EXERCISE AIM: Rewrite every line of the data below, swapping "series" for "groups" and leaving everything else unchanged. Omit the pictures from your answer.
(SUPPLIED DATA begins)
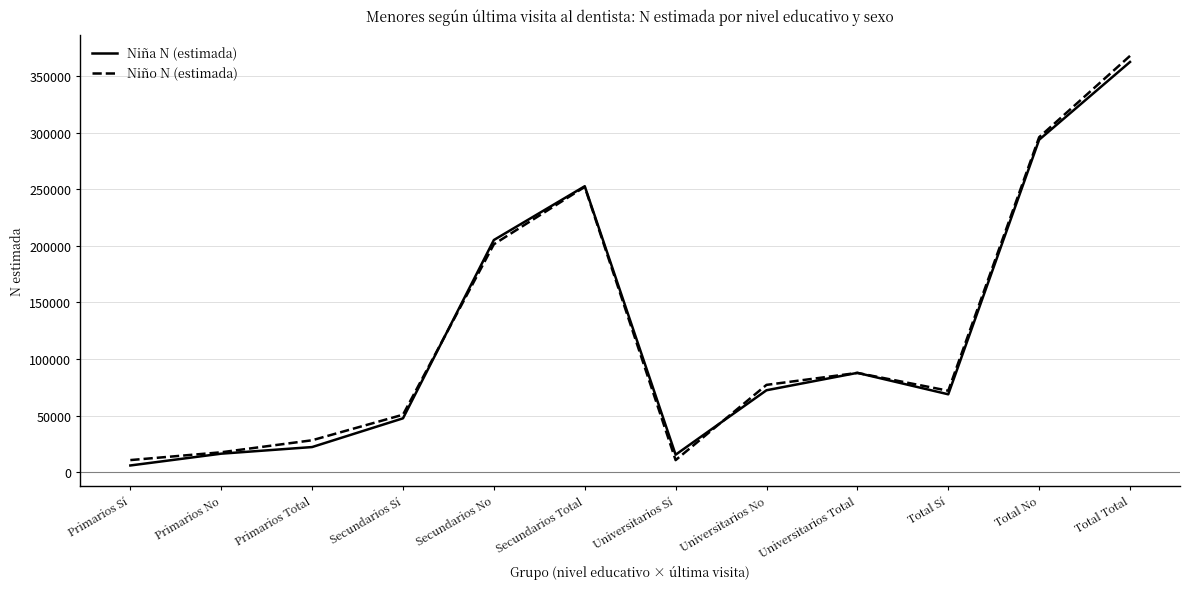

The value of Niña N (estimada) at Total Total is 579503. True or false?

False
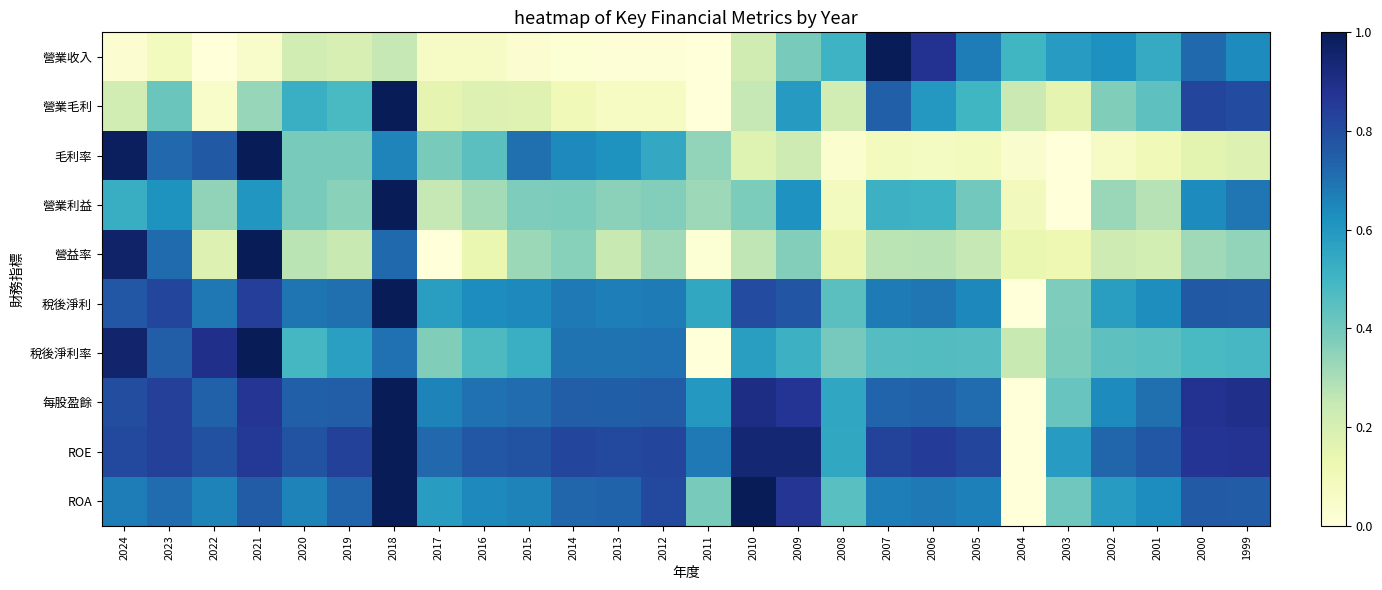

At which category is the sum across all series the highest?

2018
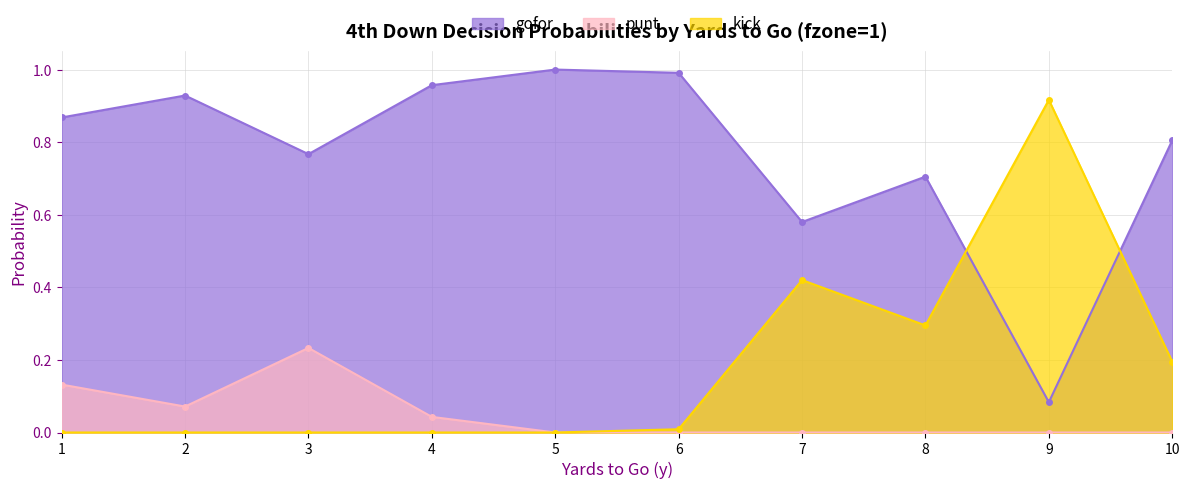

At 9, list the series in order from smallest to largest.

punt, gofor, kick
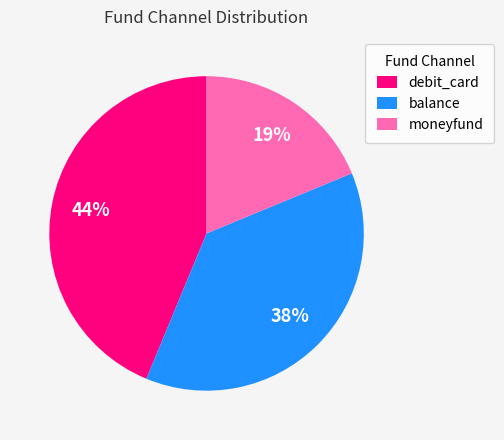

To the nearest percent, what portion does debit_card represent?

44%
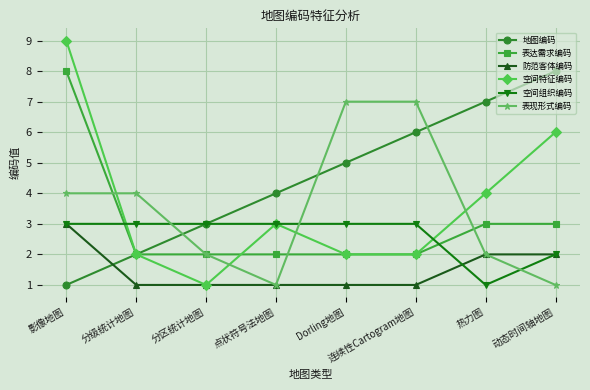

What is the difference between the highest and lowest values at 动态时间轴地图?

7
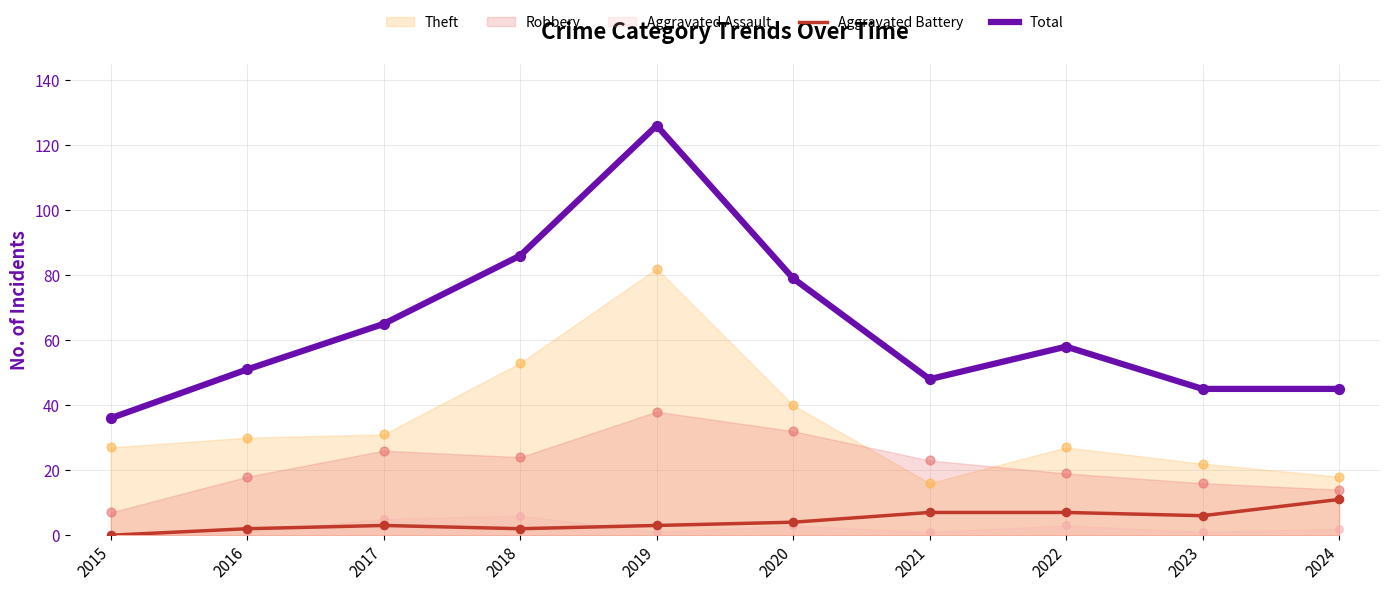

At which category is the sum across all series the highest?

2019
(SUPPLIED DATA ends)
FINAL ANSWER:
The value of Niña N (estimada) at Total Total is 579503. True or false?

False

At which category is the sum across all groups the highest?

2018

At 9, list the groups in order from smallest to largest.

punt, gofor, kick

To the nearest percent, what portion does debit_card represent?

44%

What is the difference between the highest and lowest values at 动态时间轴地图?

7

At which category is the sum across all groups the highest?

2019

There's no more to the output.